Pour les terrains allergiques, l’oligoélément de Manganése sous forme de colloïde complémentera le plantain ou le desmodium.
A tous, je vous souhaite une montée d’énergie adaptée à vos besoins et à vos désirs.

Réflexions hivernales
par Pierre Tondelier
Chaque hiver voit resurgir la cohorte de pathologies «virales», grippe, gastro-entérite et autres pathologies O.R.L à toux souvent rebelles. Quelle est la signification de
ces pathologies et quelle prévention adopter?
La médecine naturelle nous enseigne qu'une maladie aiguë est une élimination de toxines. Or, force est de constater que nous accumulons en effet les toxines en cette saison froide. Alors que nous
devrions, en imitant la nature ralentir nos activités, travailler moins, manger moins et dormir plus, bref en quelque sorte «hiberner», les habitudes de la vie moderne inversent ces tendances; réveil
tôt, coucher tardif, alimentation trop abondante, sommeil insuffisant entraînent surmenage et donc production élevée de toxines; alors que l'activité physique insuffisante (marche, oxygénation) en
diminue l'élimination.
Les maladies hivernales sont des pathologies infectieuses (essentiellement virales). Il s'agit donc de «reprises en mains» de l'équilibre du corps par le système
homéostasique immunitaire responsable de l'Identité. L'Identité initiale étant flouée par l'envahissement toxinique, la réaction immunitaire va déclencher l'inflammation permettant l'élimination
toxinique pour ainsi retrouver l'Identité initiale. Il s'agit donc d'une réaction salutaire de notre force formatrice élémentale (ou force vitale).
Le point commun entre ces deux visions complémentaires est représenté par le système intestinal, carrefour entre assimilation (intestin grêle) et élimination (gros-intestin),
entre exogène (lumière intestinale) et endogène, lieu où normalement se concrétise notre identité (on prend ce qui nous correspond, on rejette ce qui ne nous correspond pas).
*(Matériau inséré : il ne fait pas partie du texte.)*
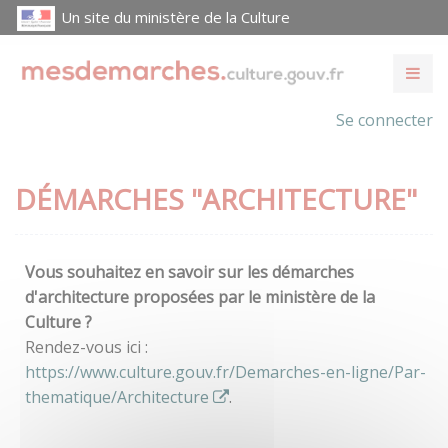
Un site du ministère de la Culture
Se connecter
DÉMARCHES "ARCHITECTURE"
Vous souhaitez en savoir sur les démarches
d'architecture proposées par le ministère de la
Culture ?
Rendez-vous ici :
https://www.culture.gouv.fr/Demarches-en-ligne/Par-
thematique/Architecture
.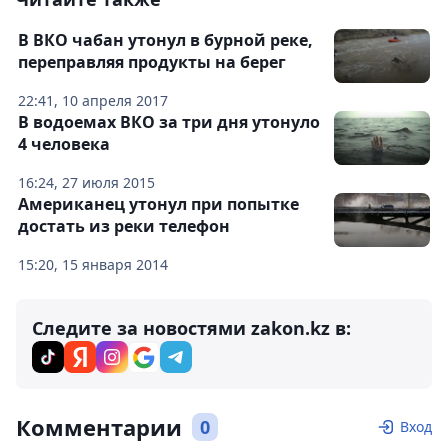
В ВКО чабан утонул в бурной реке,
переправляя продукты на берег
22:41, 10 апреля 2017
В водоемах ВКО за три дня утонуло
4 человека
16:24, 27 июля 2015
Американец утонул при попытке
достать из реки телефон
15:20, 15 января 2014
Следите за новостями zakon.kz в:
Комментарии
0
Вход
Fort de cette rapide analyse, la prévention peut reposer sur des principes simples:
adapter son hygiène de vie à la saison froide:
• éviter les surmenages, s'accorder plus de sommeil
• éviter les surcharges alimentaires
prendre soins de ses intestins:
• éviter lait et laitage pasteurisés
• traiter les dysbioses par de pré et pro-biotiques (PREBIOPHAR, LACTOPHAR), ou des cures de produits de la ruche (pollens, propolis)
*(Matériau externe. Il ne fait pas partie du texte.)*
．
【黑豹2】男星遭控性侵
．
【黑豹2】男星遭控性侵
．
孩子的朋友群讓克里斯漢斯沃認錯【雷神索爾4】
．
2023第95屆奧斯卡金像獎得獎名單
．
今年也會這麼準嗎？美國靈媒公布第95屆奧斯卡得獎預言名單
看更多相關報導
stimuler le système immunitaire
• par la gemmothérapie (GEMOANTIFERMENT: association de noyer, argousier, églantier)
• par vitamines et oligoéléments (ENDUROL: association de Sélénium, Zinc, Coenzyme Q10, échinacéa)
Sur ce je vous souhaite une bonne fin d'hiver et un bon nouvel an chinois, fête du renouveau des énergies et donc...de la fin de l'hibernation!